• [SOURCE]:

# TDS getting lower



## Big G (24 Dec 2020)

Hope everyone is having a good Christmas eve 🙂

Curious to know which of these, if any, might account for a TDS lowering;

(Water fresh from tap with conditioner = 310, tank , which is low energy planted,currently  showing 240).

Dodgy TDS meter

Plants absorbing mineral components faster and disguarding waste slower than top ups and water changes (suggesting I need mote frequent or perhaps larger changes)

A batch of lower TDS tap water that I didn't test coming into the tank.

Some of the botanicals, dried leaves or powdered bio-builders and shrimp baby supplements I use absorbing minerals.

Some sort of ion exchange or cation effect from hardscape, substrate or the above.

Fluctuating temperature (within 2-3c in this tank which has a mean average of 22c)

Something else?

It's a mystery to me at the moment.

Bg


----------



## dino21 (24 Dec 2020)

Hi,
What is your water conditioner ? and what is your tap water TDS before you add the conditioner ?
Could it be that when introduced to the tank the condtioner is still active and able to bind up things that could affect your tanks TDS.
Have you any livestock in the tank  which normally increase the TDS ?


----------



## Big G (24 Dec 2020)

dino21 said:


> Hi,
> What is your water conditioner ? and what is your tap water TDS before you add the conditioner ?
> Could it be that when introduced to the tank the condtioner is still active and able to bind up things that could affect your tanks TDS.
> Have you any livestock in the tank  which normally increase the TDS ?


That's an excellent thought. Thank you.
I'll run some tests on non-conditioned tap water, freshly conditioned and matured conditioned after say a few days to a week.

Nerites and colony of Neocaradina. Maybe drawing in stuff for chitin development etc?

Expect it would be very marginal but it's a small tank, perhaps combined with affects of a recent shift to smaller water changes. Don't know if would impact DOC rate too and if that would affect TDS. Might explain some of the older leaf degeneration. I've felt less need to syphon as much everything appeared to be pretty balanced.
I have a small but persistant green hair algae issue. Maybe that's pulling in minerals, even faster than the plants?

DW's Frogbit index suggests ferts are sufficient.

• [LISTED RECORDS]:
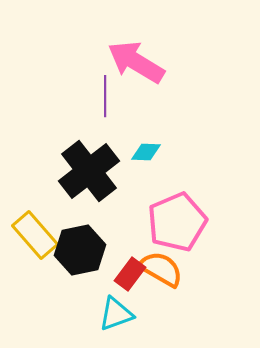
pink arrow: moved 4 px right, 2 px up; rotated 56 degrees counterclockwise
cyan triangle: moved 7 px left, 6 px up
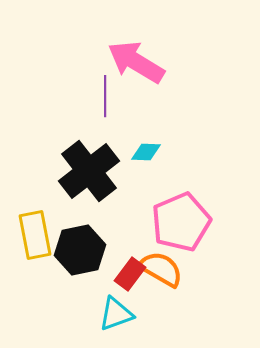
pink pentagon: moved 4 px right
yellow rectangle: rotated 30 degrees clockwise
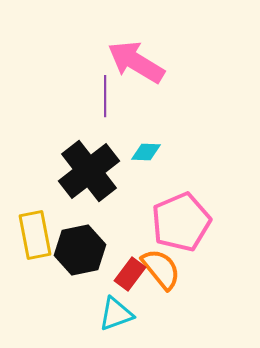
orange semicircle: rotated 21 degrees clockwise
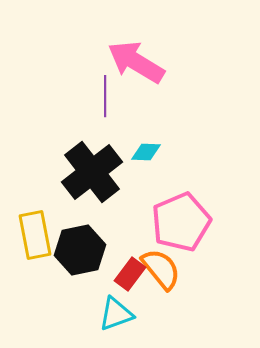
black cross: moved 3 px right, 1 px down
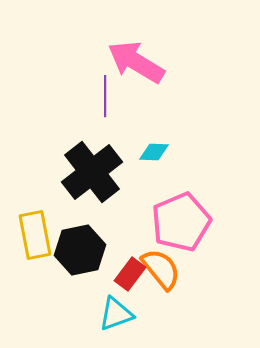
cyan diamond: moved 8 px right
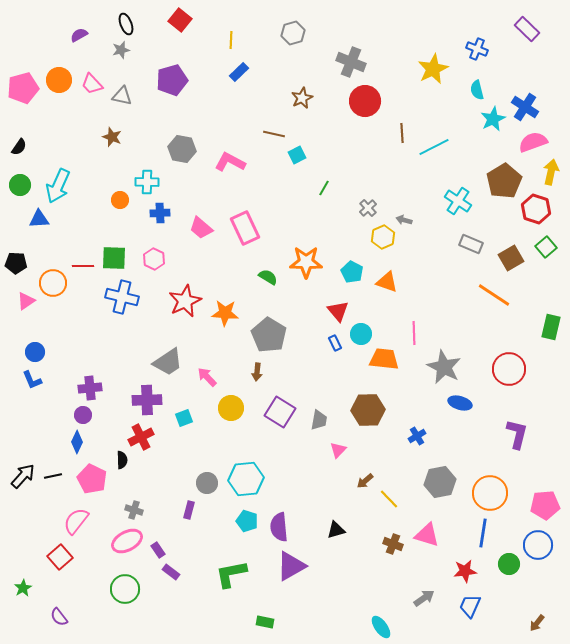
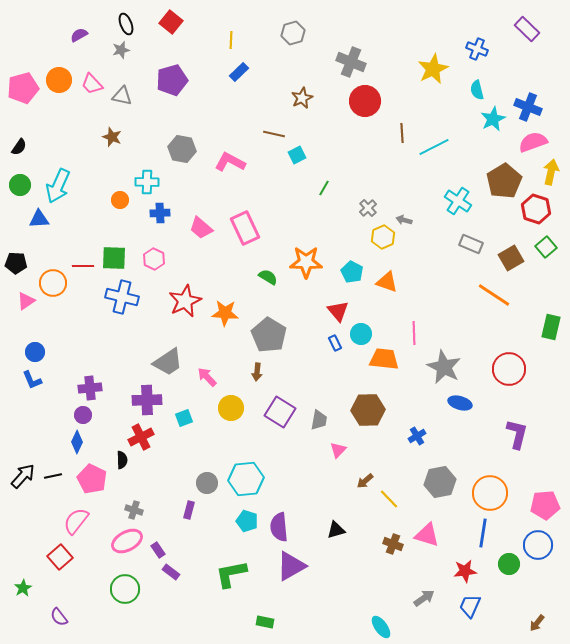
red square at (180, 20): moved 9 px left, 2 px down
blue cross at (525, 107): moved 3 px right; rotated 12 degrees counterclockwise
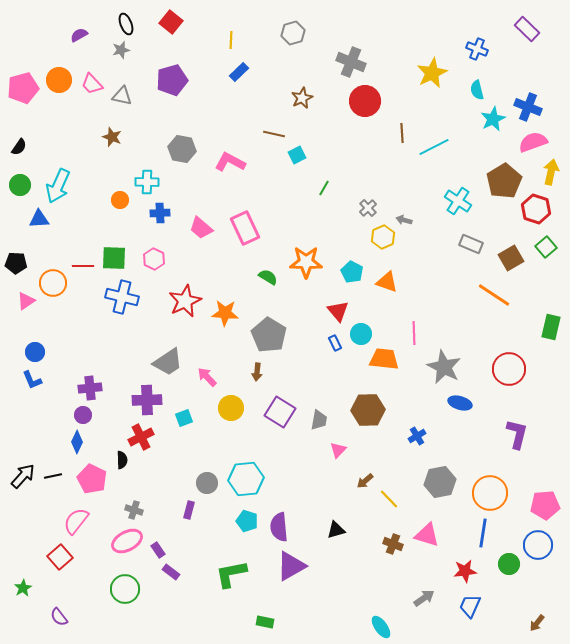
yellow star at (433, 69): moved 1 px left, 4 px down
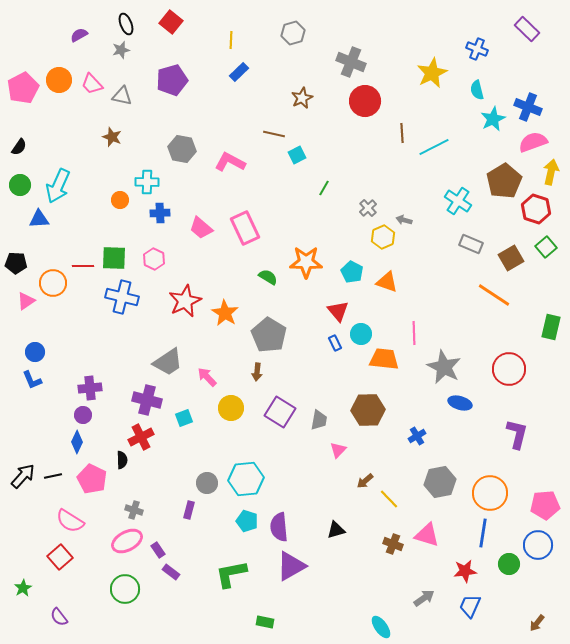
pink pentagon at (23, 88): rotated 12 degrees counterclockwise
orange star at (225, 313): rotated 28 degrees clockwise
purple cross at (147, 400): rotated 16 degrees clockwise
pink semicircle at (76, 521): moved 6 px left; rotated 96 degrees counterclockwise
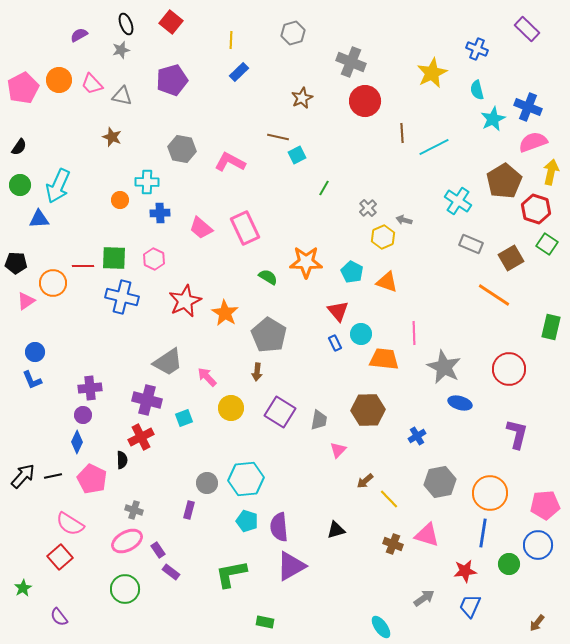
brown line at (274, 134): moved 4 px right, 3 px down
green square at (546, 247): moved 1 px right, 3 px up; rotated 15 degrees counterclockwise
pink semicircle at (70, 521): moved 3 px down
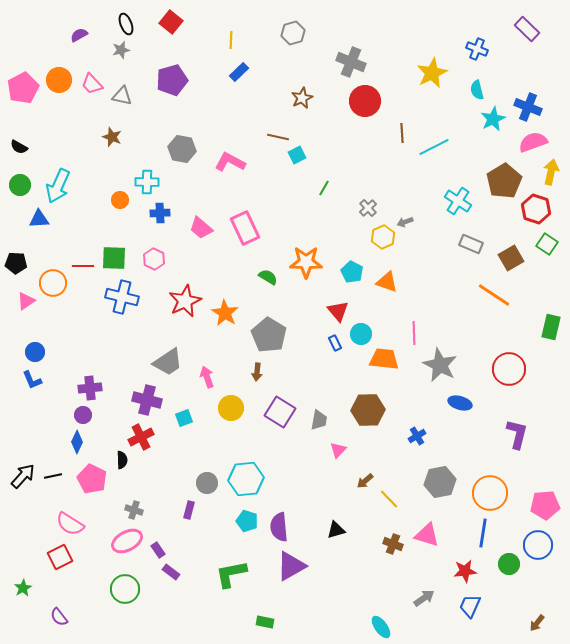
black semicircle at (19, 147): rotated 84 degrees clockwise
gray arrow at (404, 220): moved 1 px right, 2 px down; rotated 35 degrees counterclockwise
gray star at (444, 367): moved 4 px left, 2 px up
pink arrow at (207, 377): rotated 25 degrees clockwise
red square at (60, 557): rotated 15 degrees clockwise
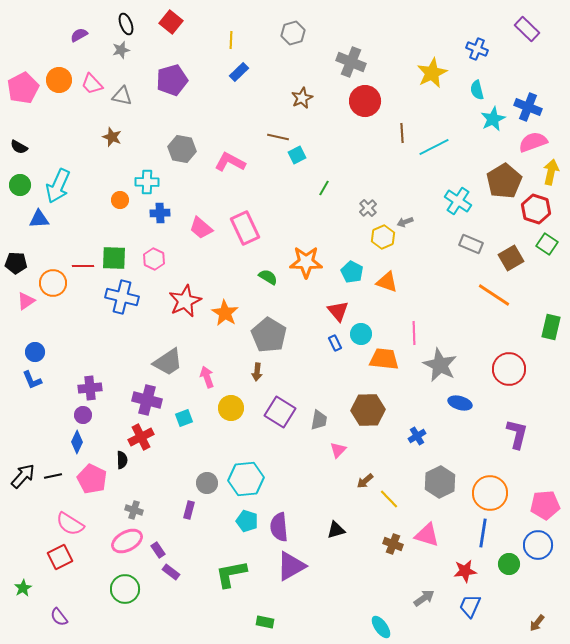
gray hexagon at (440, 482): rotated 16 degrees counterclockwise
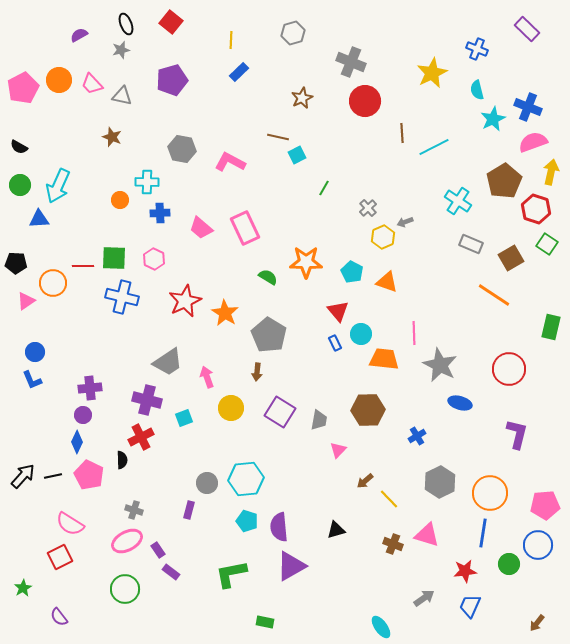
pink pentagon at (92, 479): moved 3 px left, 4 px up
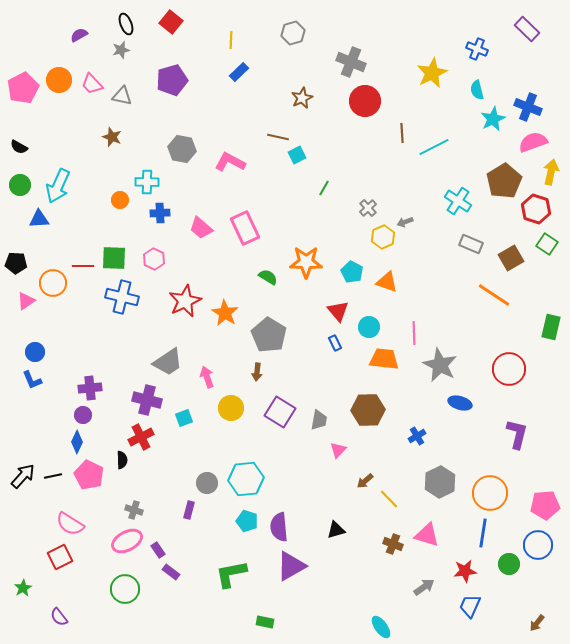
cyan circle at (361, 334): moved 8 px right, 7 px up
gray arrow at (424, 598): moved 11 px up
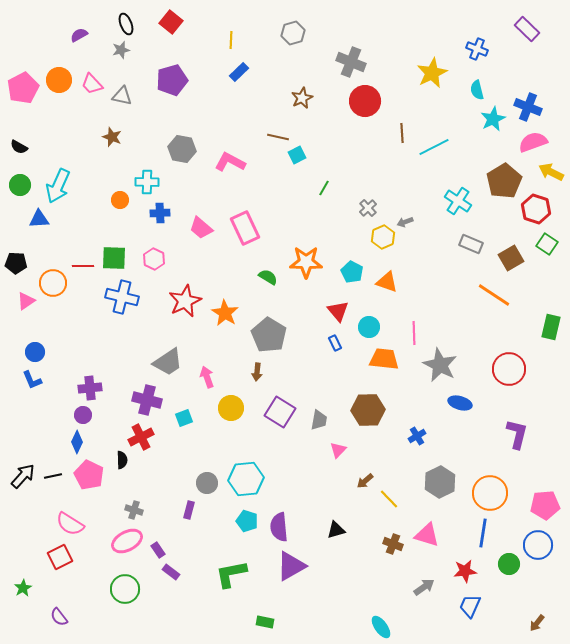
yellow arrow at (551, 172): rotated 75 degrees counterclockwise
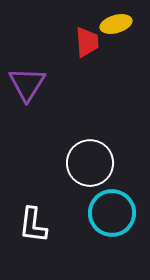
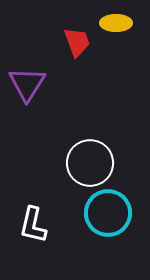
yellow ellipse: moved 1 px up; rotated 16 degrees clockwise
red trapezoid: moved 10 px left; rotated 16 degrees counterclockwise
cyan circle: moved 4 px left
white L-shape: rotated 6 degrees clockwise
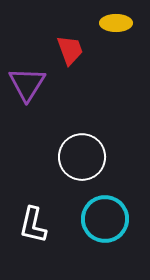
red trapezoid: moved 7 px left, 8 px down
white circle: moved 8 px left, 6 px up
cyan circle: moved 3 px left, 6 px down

• [SHORT EXERCISE]:
Extend the forum thread on falling TDS in a planted tank with a few more posts, picking up after its last line.

• [THE OUTPUT]:
In the short run think I'll do a couple of 20% trickle WC's  just in case the expected rise in TSD shocks the shrimp, take TSD after each and rig the test samples.

Cheers

Bg


----------



## dw1305 (24 Dec 2020)

Hi all, 


Big G said:


> A batch of lower TDS tap water that I didn't test coming into the tank.


Most likely that one. Unless you get all your tap supply from a <"deep underground limestone aquifer"> you will get seasonal variation, higher TDS in the summer and lower in the winter when you have the dilution effect of rainwater on shallow aquifers, rivers and reservoirs.


Big G said:


> Nerites and colony of Neocaradina. Maybe drawing in stuff for chitin development etc?





Big G said:


> Plants absorbing mineral components faster and disguarding waste slower than top ups and water changes


Possibly those as well. I wouldn't worry. 


Big G said:


> Don't know if would impact DOC rate too and if that would affect TDS.


It would, but the TDS meter <"doesn't measure TDS">, it  measure electrical conductivity (basically the ions in solution) and then uses a conversion factor to estimate the ppm TDS.

cheers Darrel


----------



## Big G (24 Dec 2020)

As always, thank you for that Darrel.

So much to learn and understand but it's just starting to gel a bit. So much more to understand. Will need to learn more about TDS/Ionic exchange, for example.

Yes, we looked at the water report for this area a while back and you put up a very helpful cross-section of the underlying rock strata that shape this part of the world. Makes a lot of sense it's different at times. Water supplier is only legally obliged to keep it below about 500 and above 100 I believe. 
Fair enough.

Best wishes and thanks
Bg


----------



## dw1305 (24 Dec 2020)

Hi all, 


Big G said:


> Yes, we looked at the water report for this area a while back and you put up a very helpful cross-section of the underlying rock strata that shape this part of the world.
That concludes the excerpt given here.